* [Activity] Recast the material below as a numbered list with one text line per item. Skip blank lines and leave out the pictures.
● ● ●
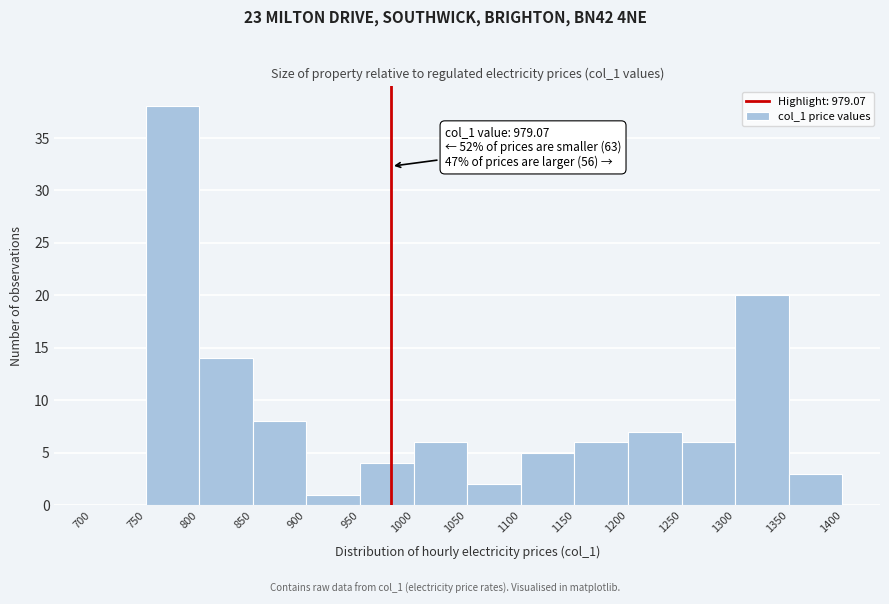

Which range on the x-axis has the tallest bar?

750 to 800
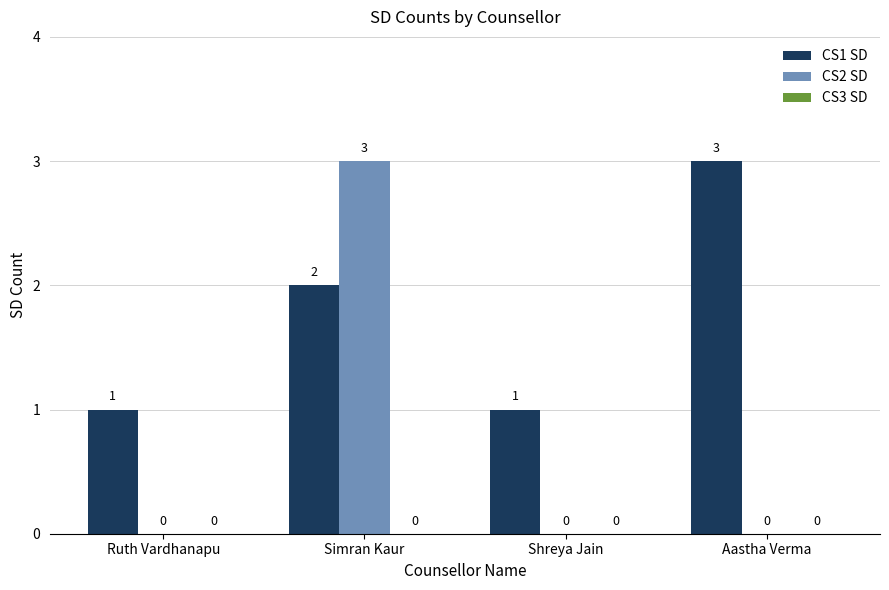

What is the greatest value displayed?

3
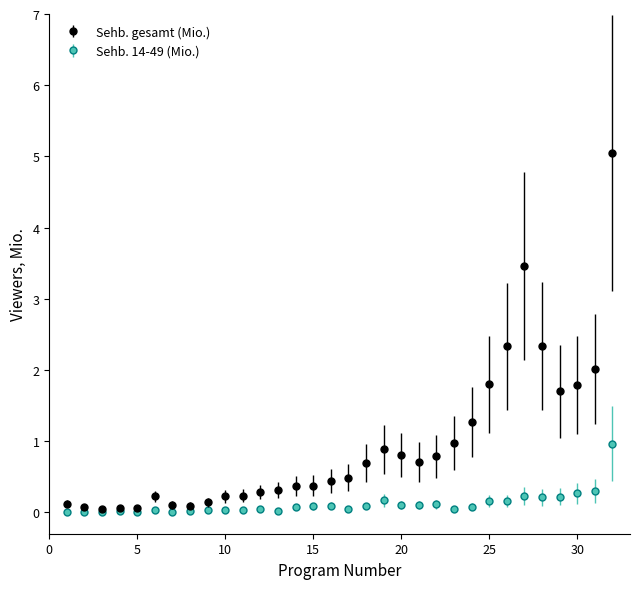

What is the maximum value shown in the chart?

5.0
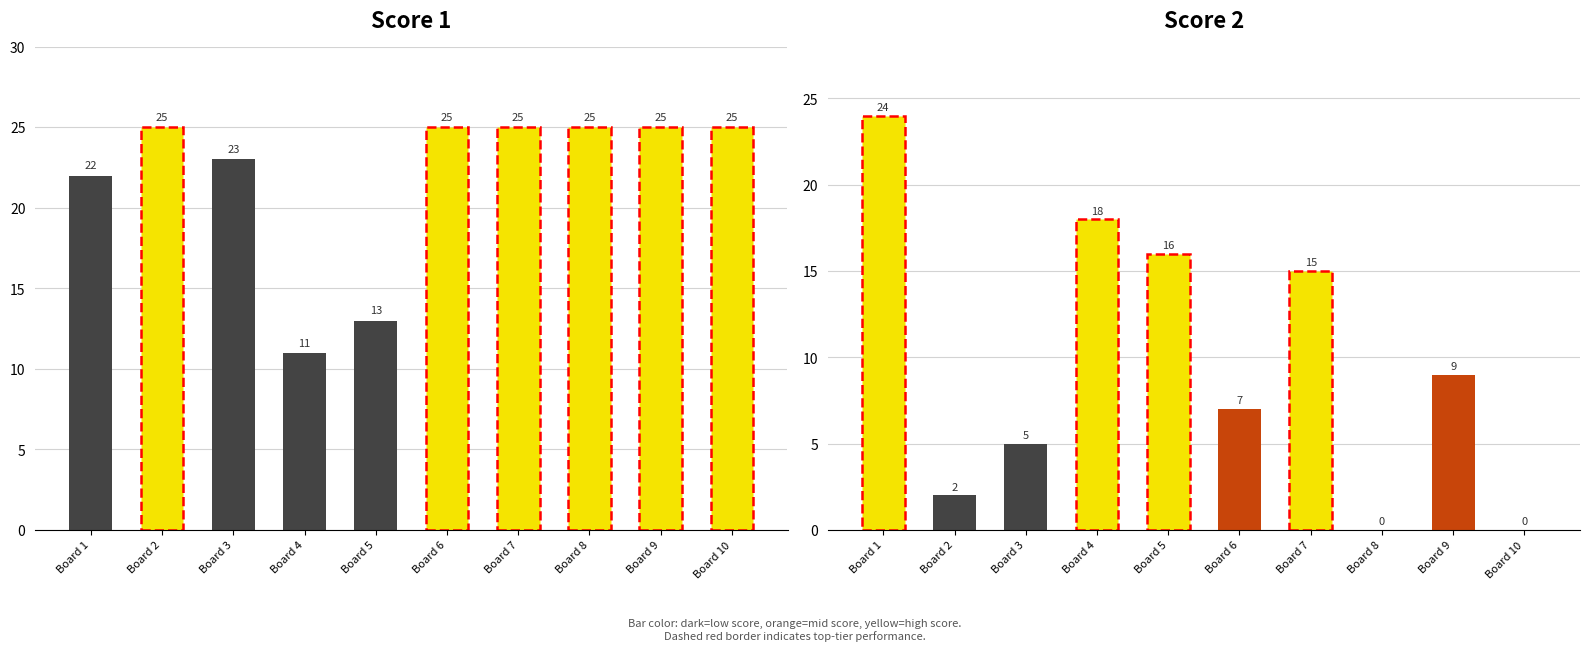

Reading left to right, extract all data points from this chart.

Score 1: 22	25	23	11	13	25	25	25	25	25
Score 2: 24	2	5	18	16	7	15	0	9	0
● ● ●
* [Task answer]
1. Which range on the x-axis has the tallest bar?
2. 750 to 800
3. What is the greatest value displayed?
4. 3
5. What is the maximum value shown in the chart?
6. 5.0
7. Reading left to right, extract all data points from this chart.
8. Score 1: 22	25	23	11	13	25	25	25	25	25
9. Score 2: 24	2	5	18	16	7	15	0	9	0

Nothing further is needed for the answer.